%%
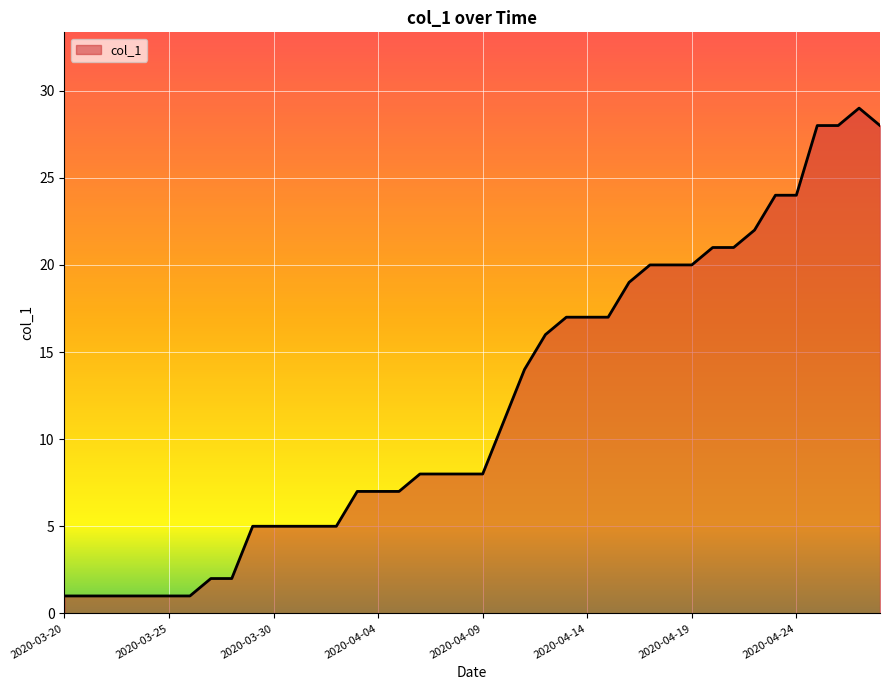

What is the difference between the second highest and minimum values?

27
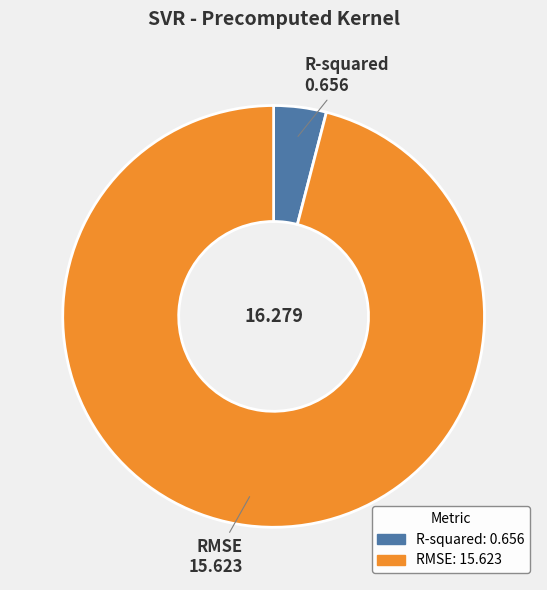

Does RMSE account for over 50% of the chart?

Yes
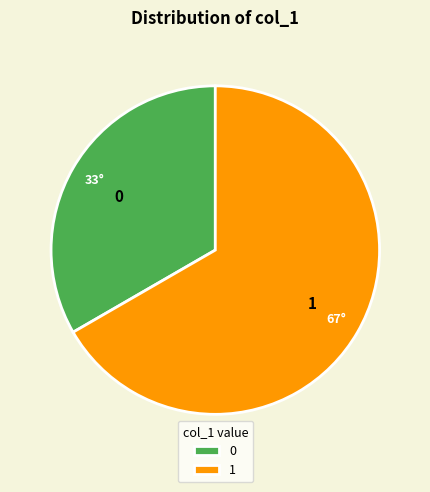

True or false: 0 accounts for 25% of the total.

False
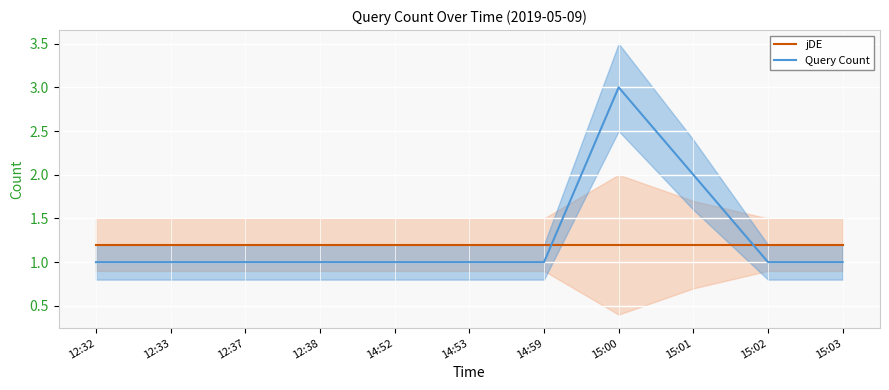

How many times do Query Count and jDE cross each other?

2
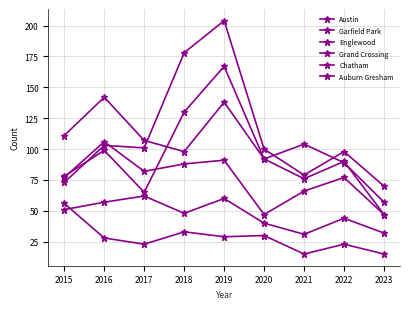

How many lines are shown in the chart?

6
%%
▶ _Exercise details_
Can you repeat the text of every item above word for word, leaving out the pictures?

▶ _Exercise answer_
What is the difference between the second highest and minimum values?

27

Does RMSE account for over 50% of the chart?

Yes

True or false: 0 accounts for 25% of the total.

False

How many times do Query Count and jDE cross each other?

2

How many lines are shown in the chart?

6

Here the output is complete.